Responding to homophobia in 1957, The Crittenden Report of the United States Navy concluded there was no factual data to support the belief that homosexuals posed a security risk, but it did find other reasons to condemn homosexuality. The Crittenden Report remained secret until 1976. Eisenhower’s 1953 E.O. remained active until 1995 when President Clinton replaced it with “Don’t Ask, Don’t Tell.”

By the ‘70s, Cohn had built a powerful network in New York City, using the courts and City Hall to enrich friends and crush enemies. He performed questionable deeds for Nixon, Reagan, and various Mafioso.

Cohn met Young KWAC in 1973, teaching him his signature formula to exploit power: attack, counterattack, never apologize, never admit responsibility, claim other’s acomplishments, promote yourself, deflect. Grasshopper KWAC learned well from his mentor. The President lies, sues, debases adversaries, offends minorities and women, and ferments fury in fans.

In 1986, The New York State Supreme Court disbarred Roy Cohn for multiple unethical and unprofessional conducts.

Shortly thereafter, still denying that he was homosexual and claiming he had liver cancer, Cohn died of AIDS.

Cohn was a rotten patriot, and, as a character in Angels describes him, “the polestar of human evil.” The play’s villain, historical but imagined by playwright Tony Kushner, guides us through his unbearable suffering to hell and hopelessness. The everyman hero, Prior Walter, guides us through his to heaven and hope.

In the early ‘90s, Kushner wrote Angels in America: A Gay Fantasia on National Themes as two separate plays: Part 1 – Millennium Approaches and Part II – Perestroika (Russian, meaning “restructuring.”).

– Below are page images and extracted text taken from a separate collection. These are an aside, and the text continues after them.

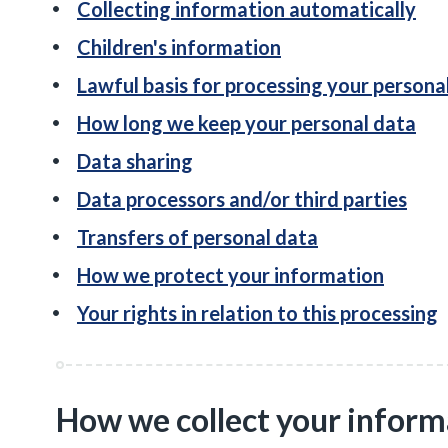
Collecting information automatically
Children's information
Lawful basis for processing your persona
How long we keep your personal data
Data sharing
Data processors and/or third parties
Transfers of personal data
How we protect your information
Your rights in relation to this processing
How we collect your inform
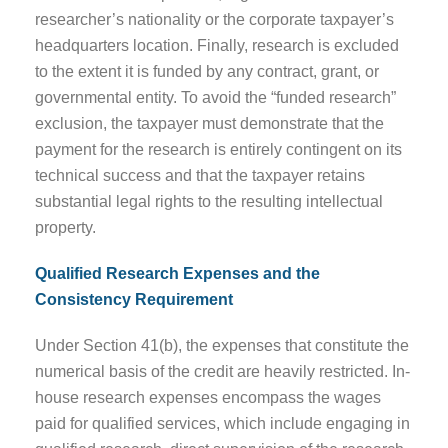
researcher’s nationality or the corporate taxpayer’s
headquarters location. Finally, research is excluded
to the extent it is funded by any contract, grant, or
governmental entity. To avoid the “funded research”
exclusion, the taxpayer must demonstrate that the
payment for the research is entirely contingent on its
technical success and that the taxpayer retains
substantial legal rights to the resulting intellectual
property.
Qualified Research Expenses and the
Consistency Requirement
Under Section 41(b), the expenses that constitute the
numerical basis of the credit are heavily restricted. In-
house research expenses encompass the wages
paid for qualified services, which include engaging in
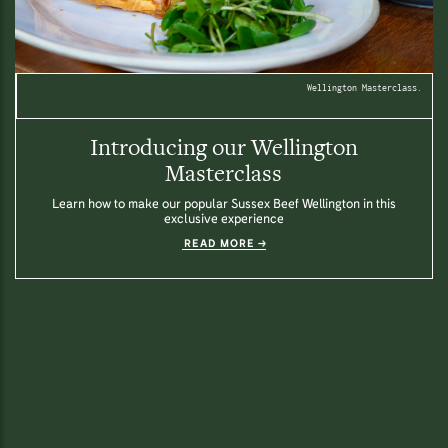
Wellington Masterclass.
Introducing our Wellington
Masterclass
Learn how to make our popular Sussex Beef Wellington in this
exclusive experience
READ MORE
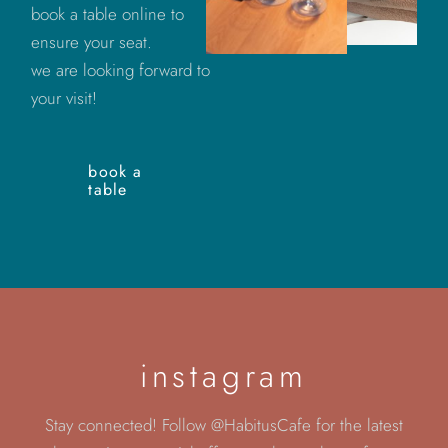
book a table online to
ensure your seat.
we are looking forward to
your visit!
book a
table
instagram
Stay connected! Follow @HabitusCafe for the latest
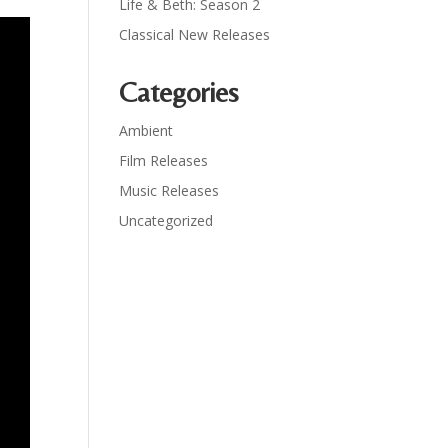
Life & Beth: Season 2
Classical New Releases
Categories
Ambient
Film Releases
Music Releases
Uncategorized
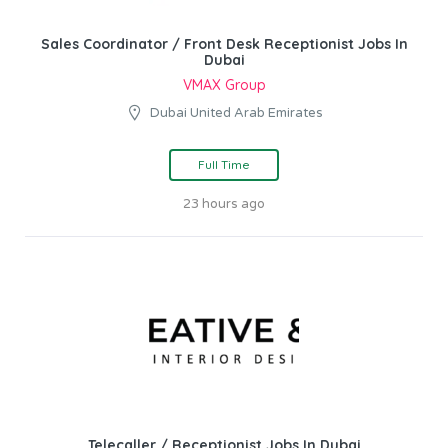
Sales Coordinator / Front Desk Receptionist Jobs In
Dubai
VMAX Group
Dubai United Arab Emirates
Full Time
23 hours ago
Telecaller / Receptionist Jobs In Dubai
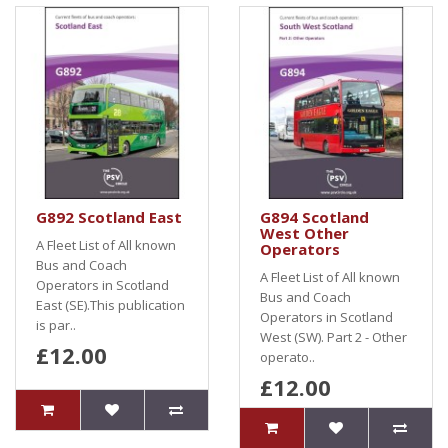
G892 Scotland East
G894 Scotland
West Other
A Fleet List of All known
Operators
Bus and Coach
A Fleet List of All known
Operators in Scotland
Bus and Coach
East (SE).This publication
Operators in Scotland
is par..
West (SW). Part 2 - Other
£12.00
operato..
£12.00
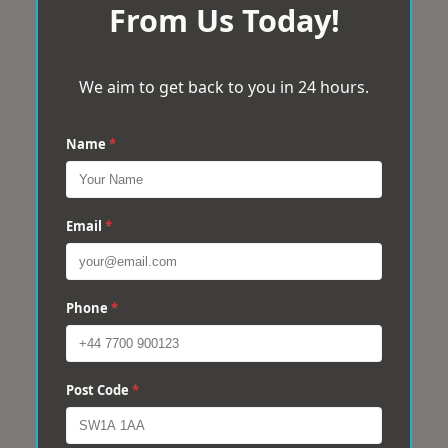
From Us Today!
We aim to get back to you in 24 hours.
Name
*
Email
*
Phone
*
Post Code
*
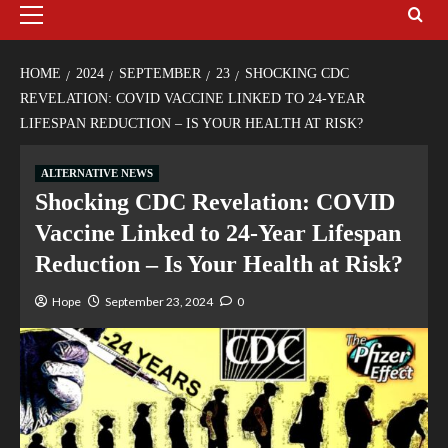
HOME
2024
SEPTEMBER
23
SHOCKING CDC
REVELATION: COVID VACCINE LINKED TO 24-YEAR
LIFESPAN REDUCTION – IS YOUR HEALTH AT RISK?
ALTERNATIVE NEWS
Shocking CDC Revelation: COVID
Vaccine Linked to 24-Year Lifespan
Reduction – Is Your Health at Risk?
Hope
September 23, 2024
0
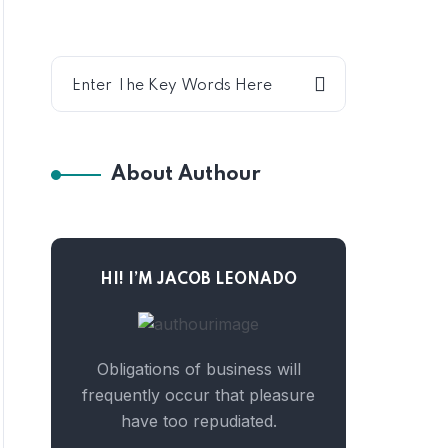
About Authour
HI! I’M JACOB LEONADO
Obligations of business will
frequently occur that pleasure
have too repudiated.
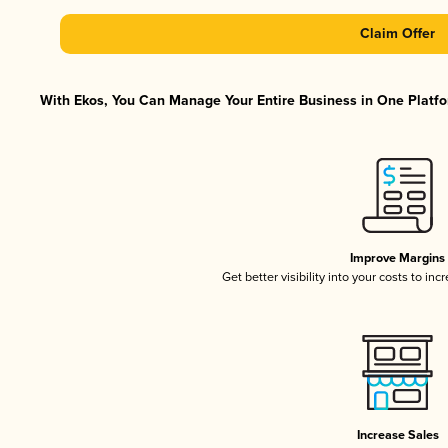
Claim Offer
With Ekos, You Can Manage Your Entire Business in One Platfor
Improve Margins
Get better visibility into your costs to in
Increase Sales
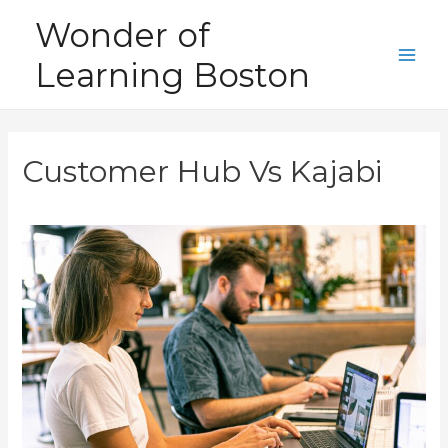
Skip
Wonder of
to
Learning Boston
content
Main
Men
Customer Hub Vs Kajabi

As a Fantasia, Kushner embraces magical realism, combining the terrifying reality that his characters travel with the supernatural and hallucinations they confront. Its National Themes are grand: religious, racial, psychological, political, sexual. Its human stories are intimate: love, sex, beliefs, loss, illness, resilience.

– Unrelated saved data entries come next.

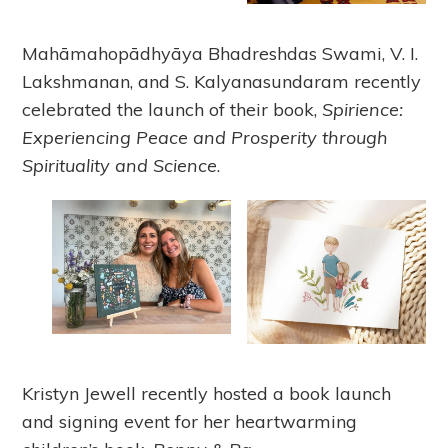
Mahāmahopādhyāya Bhadreshdas Swami, V. I.
Lakshmanan, and S. Kalyanasundaram recently
celebrated the launch of their book,
Spirience:
Experiencing Peace and Prosperity through
Spirituality and Science
.
Kristyn Jewell recently hosted a book launch
and signing event for her heartwarming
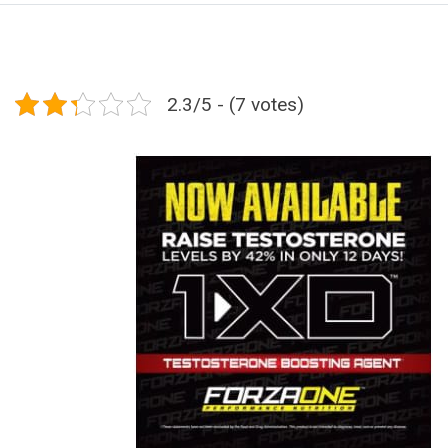
2.3/5 - (7 votes)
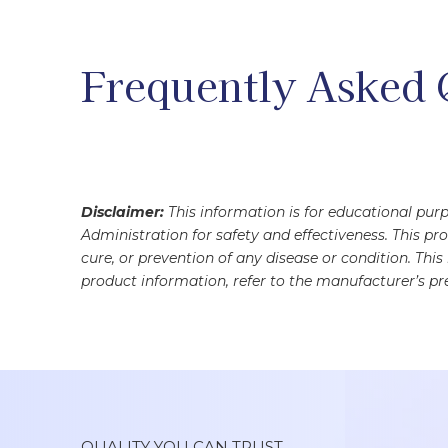
Frequently Asked 
Disclaimer:
This information is for educational pu
Administration for safety and effectiveness. This pr
cure, or prevention of any disease or condition. Thi
product information, refer to the manufacturer’s pre
QUALITY YOU CAN TRUST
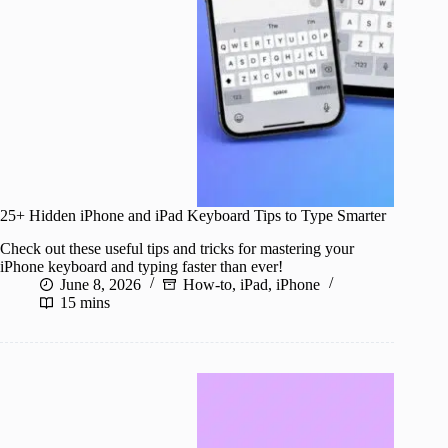
25+ Hidden iPhone and iPad Keyboard Tips to Type Smarter
Check out these useful tips and tricks for mastering your
iPhone keyboard and typing faster than ever!
June 8, 2026
How-to
,
iPad
,
iPhone
15 mins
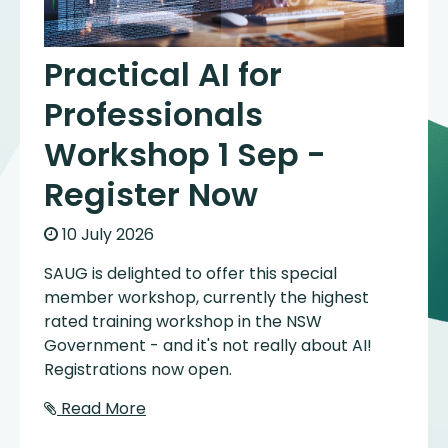
Practical AI for
Professionals
Workshop 1 Sep -
Register Now
10 July 2026
SAUG is delighted to offer this special
member workshop, currently the highest
rated training workshop in the NSW
Government - and it's not really about AI!
Registrations now open.
Read More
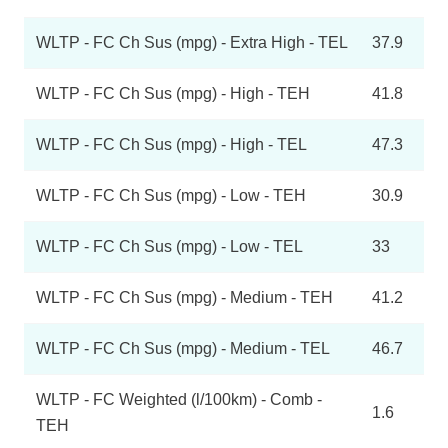
WLTP - FC Ch Sus (mpg) - Extra High - TEL
37.9
WLTP - FC Ch Sus (mpg) - High - TEH
41.8
WLTP - FC Ch Sus (mpg) - High - TEL
47.3
WLTP - FC Ch Sus (mpg) - Low - TEH
30.9
WLTP - FC Ch Sus (mpg) - Low - TEL
33
WLTP - FC Ch Sus (mpg) - Medium - TEH
41.2
WLTP - FC Ch Sus (mpg) - Medium - TEL
46.7
WLTP - FC Weighted (l/100km) - Comb -
1.6
TEH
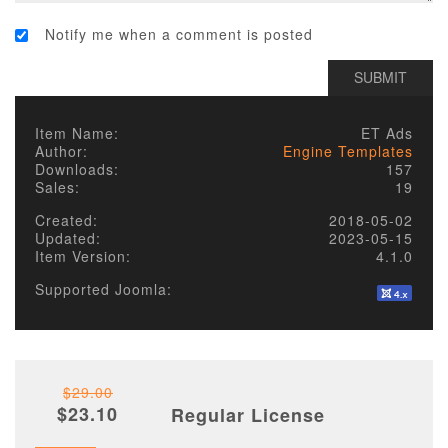
Notify me when a comment is posted
Item Name:
ET Ads
Author:
Engine Templates
Downloads:
157
Sales:
19
Created:
2018-05-02
Updated:
2023-05-15
Item Version:
4.1.0
Supported Joomla:
$29.00
$23.10
Regular License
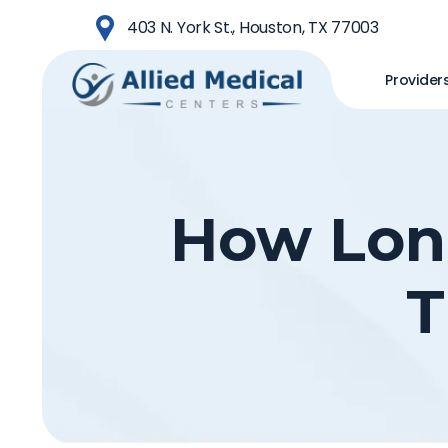
Skip
403 N. York St., Houston, TX 77003
to
main
Provider
content
How Long
T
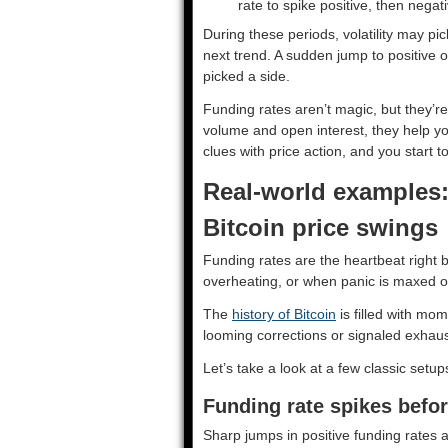
rate to spike positive, then negat
During these periods, volatility may pi
next trend. A sudden jump to positive o
picked a side.
Funding rates aren’t magic, but they’r
volume and open interest, they help yo
clues with price action, and you start t
Real-world examples:
Bitcoin price swings
Funding rates are the heartbeat right
overheating, or when panic is maxed 
The
history of Bitcoin
is filled with mo
looming corrections or signaled exhaus
Let’s take a look at a few classic setup
Funding rate spikes befor
Sharp jumps in positive funding rates ar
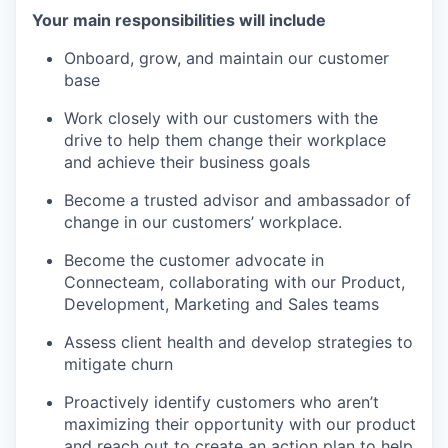
Your main responsibilities will include
Onboard, grow, and maintain our customer
base
Work closely with our customers with the
drive to help them change their workplace
and achieve their business goals
Become a trusted advisor and ambassador of
change in our customers’ workplace.
Become the customer advocate in
Connecteam, collaborating with our Product,
Development, Marketing and Sales teams
Assess client health and develop strategies to
mitigate churn
Proactively identify customers who aren’t
maximizing their opportunity with our product
and reach out to create an action plan to help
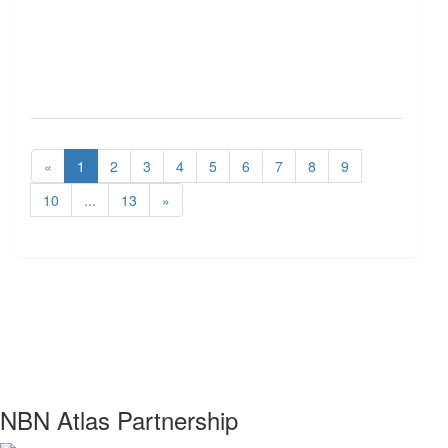
«
1
2
3
4
5
6
7
8
9
10
...
13
»
NBN Atlas Partnership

Part 1 garnered the Pulitzer Prize for Drama, and both parts won Tony Awards for Best Play in 1993 and 1994.

This summer, London is reviving the play courtesy of the Royal National Theatre of Great Britain, starring Andrew Garfield as Prior Walter (Spiderman, Hacksaw Ridge) and Nathan Lane as Roy Cohn (The Birdcage, The Producers). A recorded live performance will broadcast in Denver cinemas participating in National Theatre Live.

For dazzling performances and CGI intensity, watch the 2003 HBO series on DVD, winner of 11 Emmys. Directed by Mike Nichols, the cast soars with Al Pacino, Emma Thompson, Meryl Streep, and a perfect ensemble. As Cohn/Pacino vomits his vitriol gleefully; Thompson’s angel is beatific, frightening, and erotic; La Streep portrays an old Jewish rabbi, a Mormon mother, and the ghost of Ethel Rosenberg with her usual numinous craft.

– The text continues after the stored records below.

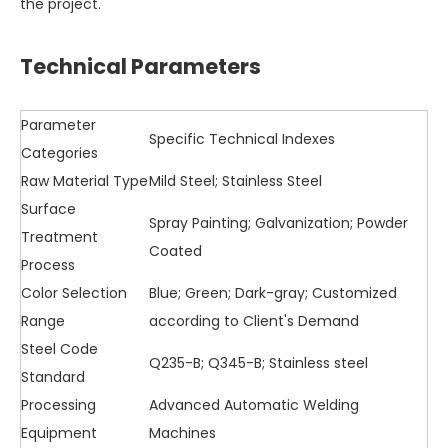
the project.
Technical Parameters
Parameter
Specific Technical Indexes
Categories
Raw Material Type
Mild Steel; Stainless Steel
Surface
Spray Painting; Galvanization; Powder
Treatment
Coated
Process
Color Selection
Blue; Green; Dark-gray; Customized
Range
according to Client's Demand
Steel Code
Q235-B; Q345-B; Stainless steel
Standard
Processing
Advanced Automatic Welding
Equipment
Machines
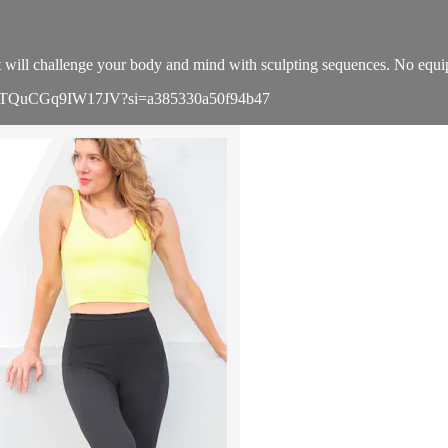
hat will challenge your body and mind with sculpting sequences. No eq
OAhLcTQuCGq9IW17JV?si=a385330a50f94b47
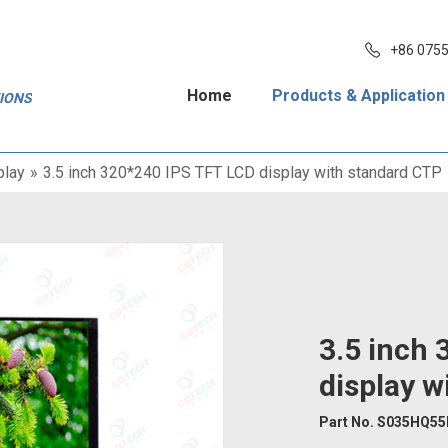
+86 075
Home
Products & Application
TIONS
play
»
3.5 inch 320*240 IPS TFT LCD display with standard CTP
3.5 inch
display w
Part No. S035HQ5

Angels’ themes are as timely today as the day it was written, reflecting the current national chaos. The Cohns and KWACS of the world love chaos, camouflaging themselves in a wolf’s hide of patriotism. Order exposes their greedy grab for power and billions — to hell with the rest of the world.

The devil occupies the White House.

I consulted the genesis of alternative facts, the Bible, finding that the devil is also known as “the lord of filth,” “ the father of lies,” someone who “leads the world astray.” Indisputable proof that with aggrandizing ego and colossal animus President KWAC curls his pointy tail round the Oval Office, his slimy demons slithering through the halls of every government agency. If Christian imagery fails to ignite your horror, imagine Sauron and his slobbering Orcs. Make America great again? The decline and fall of America has begun.

History may repeat itself. In 2016, Fox News reported that former Speaker of the House Newt Gingrich advocated a new House Un-American Activities Committee to combat Islamic terrorism “as a blueprint for weeding out American ISIS adherents and sympathizers.” Rejuvenating one of the grossest travesties of American injustice should be grounds for treason.

By all means, enjoy your red toenails, marriage, and sexuality. That is what our heroes and heroines fought for. Just remember that they stood up and paid painful prices. Someday, you and I will have to make a stand.

As Prior declares in the last line of Part One, “The Great Work begins.”